- **EXERCISE DESCRIPTION**
Line tally for "each": state how many lines of the entries include it, with no other text.
Top of SUPPLIED DATA
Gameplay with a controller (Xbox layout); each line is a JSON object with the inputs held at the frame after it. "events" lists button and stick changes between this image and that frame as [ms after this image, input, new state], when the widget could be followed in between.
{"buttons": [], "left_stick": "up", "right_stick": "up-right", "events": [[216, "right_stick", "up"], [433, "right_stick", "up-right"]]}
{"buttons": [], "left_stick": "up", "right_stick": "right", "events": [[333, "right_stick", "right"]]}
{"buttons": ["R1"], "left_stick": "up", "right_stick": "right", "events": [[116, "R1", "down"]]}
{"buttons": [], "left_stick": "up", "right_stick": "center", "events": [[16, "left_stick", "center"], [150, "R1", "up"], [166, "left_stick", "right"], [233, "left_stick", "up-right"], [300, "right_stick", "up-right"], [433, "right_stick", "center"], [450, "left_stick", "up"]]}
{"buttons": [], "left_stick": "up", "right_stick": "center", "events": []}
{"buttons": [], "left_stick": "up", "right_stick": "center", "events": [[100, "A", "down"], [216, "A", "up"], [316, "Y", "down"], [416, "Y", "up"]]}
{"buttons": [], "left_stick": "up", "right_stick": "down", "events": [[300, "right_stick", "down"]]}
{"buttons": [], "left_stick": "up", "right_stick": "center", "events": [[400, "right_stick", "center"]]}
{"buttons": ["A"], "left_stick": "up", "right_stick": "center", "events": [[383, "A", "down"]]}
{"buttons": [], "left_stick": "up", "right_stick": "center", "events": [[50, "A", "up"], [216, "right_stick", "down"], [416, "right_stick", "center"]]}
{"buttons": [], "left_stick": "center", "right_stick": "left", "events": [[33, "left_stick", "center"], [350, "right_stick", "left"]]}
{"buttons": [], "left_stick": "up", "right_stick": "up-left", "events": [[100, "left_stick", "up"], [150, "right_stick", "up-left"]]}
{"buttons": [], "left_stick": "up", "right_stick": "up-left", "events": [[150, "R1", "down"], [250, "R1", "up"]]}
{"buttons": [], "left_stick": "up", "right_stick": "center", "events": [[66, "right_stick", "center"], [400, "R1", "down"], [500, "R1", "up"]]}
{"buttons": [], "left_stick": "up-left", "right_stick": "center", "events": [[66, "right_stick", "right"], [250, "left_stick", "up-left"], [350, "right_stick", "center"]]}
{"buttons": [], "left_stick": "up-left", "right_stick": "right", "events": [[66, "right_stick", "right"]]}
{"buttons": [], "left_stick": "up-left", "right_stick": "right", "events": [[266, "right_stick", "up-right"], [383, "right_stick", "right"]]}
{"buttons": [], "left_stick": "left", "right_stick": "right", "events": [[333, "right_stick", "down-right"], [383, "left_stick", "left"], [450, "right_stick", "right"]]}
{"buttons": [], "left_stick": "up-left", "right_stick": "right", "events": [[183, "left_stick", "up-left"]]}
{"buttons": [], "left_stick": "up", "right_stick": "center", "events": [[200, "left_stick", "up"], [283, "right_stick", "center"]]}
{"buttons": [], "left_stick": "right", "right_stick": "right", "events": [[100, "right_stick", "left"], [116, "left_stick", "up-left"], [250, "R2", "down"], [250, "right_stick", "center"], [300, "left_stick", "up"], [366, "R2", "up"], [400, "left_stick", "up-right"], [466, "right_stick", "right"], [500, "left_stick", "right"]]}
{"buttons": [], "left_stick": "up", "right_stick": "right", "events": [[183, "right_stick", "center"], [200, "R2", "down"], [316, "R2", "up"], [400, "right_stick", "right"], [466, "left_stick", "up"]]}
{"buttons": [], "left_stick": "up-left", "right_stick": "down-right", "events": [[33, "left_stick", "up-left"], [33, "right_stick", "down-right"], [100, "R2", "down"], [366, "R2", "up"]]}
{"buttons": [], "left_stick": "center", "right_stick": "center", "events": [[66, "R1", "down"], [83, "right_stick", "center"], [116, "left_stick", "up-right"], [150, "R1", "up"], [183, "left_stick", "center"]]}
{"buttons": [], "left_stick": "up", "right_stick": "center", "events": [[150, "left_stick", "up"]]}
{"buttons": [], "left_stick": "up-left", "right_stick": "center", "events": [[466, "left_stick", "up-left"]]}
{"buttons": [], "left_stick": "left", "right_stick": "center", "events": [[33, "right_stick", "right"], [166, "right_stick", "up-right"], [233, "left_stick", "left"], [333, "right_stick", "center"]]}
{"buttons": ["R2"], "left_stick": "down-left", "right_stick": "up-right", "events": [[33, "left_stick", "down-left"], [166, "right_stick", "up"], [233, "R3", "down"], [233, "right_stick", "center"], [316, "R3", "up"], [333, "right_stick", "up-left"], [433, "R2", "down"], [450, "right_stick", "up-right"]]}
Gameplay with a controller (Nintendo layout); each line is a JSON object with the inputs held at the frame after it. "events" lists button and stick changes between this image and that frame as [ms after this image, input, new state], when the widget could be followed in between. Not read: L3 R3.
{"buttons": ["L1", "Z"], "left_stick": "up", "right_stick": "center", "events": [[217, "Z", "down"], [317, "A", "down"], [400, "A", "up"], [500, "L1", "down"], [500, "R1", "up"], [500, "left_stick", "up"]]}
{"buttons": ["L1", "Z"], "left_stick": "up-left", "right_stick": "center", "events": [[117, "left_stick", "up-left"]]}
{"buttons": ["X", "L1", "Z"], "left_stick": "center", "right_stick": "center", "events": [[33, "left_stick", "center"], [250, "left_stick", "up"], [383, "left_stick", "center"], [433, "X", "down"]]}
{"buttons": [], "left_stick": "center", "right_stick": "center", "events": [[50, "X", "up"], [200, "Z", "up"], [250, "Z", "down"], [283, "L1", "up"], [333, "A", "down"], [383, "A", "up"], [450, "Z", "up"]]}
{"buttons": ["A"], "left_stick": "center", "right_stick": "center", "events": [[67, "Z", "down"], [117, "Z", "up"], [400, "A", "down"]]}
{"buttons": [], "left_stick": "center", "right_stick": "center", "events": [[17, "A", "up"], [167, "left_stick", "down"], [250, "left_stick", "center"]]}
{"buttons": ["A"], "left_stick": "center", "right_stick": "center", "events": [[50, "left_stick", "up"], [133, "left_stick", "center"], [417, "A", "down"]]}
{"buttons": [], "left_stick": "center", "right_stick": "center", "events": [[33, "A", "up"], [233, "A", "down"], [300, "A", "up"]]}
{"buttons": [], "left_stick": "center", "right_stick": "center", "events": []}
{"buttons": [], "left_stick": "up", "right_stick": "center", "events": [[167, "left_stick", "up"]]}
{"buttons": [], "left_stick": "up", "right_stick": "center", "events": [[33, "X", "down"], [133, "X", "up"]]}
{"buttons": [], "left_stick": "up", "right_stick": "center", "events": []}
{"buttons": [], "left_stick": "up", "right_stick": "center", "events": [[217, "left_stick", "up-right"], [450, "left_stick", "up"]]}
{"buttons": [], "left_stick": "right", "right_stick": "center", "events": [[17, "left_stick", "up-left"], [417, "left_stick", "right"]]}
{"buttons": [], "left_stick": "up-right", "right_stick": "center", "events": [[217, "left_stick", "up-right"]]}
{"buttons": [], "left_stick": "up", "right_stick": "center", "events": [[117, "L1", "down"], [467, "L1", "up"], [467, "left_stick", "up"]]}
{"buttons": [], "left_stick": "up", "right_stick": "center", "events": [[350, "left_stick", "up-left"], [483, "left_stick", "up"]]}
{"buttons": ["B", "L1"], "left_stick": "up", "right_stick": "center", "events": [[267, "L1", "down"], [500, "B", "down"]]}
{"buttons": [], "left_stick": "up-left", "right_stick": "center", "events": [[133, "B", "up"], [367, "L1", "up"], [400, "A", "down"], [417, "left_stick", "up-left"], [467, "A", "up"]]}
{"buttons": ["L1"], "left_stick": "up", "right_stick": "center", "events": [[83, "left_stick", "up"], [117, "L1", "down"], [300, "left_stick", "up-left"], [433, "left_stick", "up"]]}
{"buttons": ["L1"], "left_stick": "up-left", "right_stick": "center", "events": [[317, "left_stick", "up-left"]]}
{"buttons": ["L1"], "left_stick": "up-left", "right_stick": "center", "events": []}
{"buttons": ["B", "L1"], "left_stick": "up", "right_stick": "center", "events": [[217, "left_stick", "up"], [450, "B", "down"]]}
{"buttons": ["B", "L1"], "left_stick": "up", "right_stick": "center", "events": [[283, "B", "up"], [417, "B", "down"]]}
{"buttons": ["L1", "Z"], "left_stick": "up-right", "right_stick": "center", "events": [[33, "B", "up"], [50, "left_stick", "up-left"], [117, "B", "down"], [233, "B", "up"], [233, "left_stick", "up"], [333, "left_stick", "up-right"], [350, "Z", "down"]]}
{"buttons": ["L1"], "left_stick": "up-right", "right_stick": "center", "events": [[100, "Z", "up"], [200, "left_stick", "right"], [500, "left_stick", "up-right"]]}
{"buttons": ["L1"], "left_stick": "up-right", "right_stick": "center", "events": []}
Bottom of SUPPLIED DATA
- **REPLY TO THE TASK**
2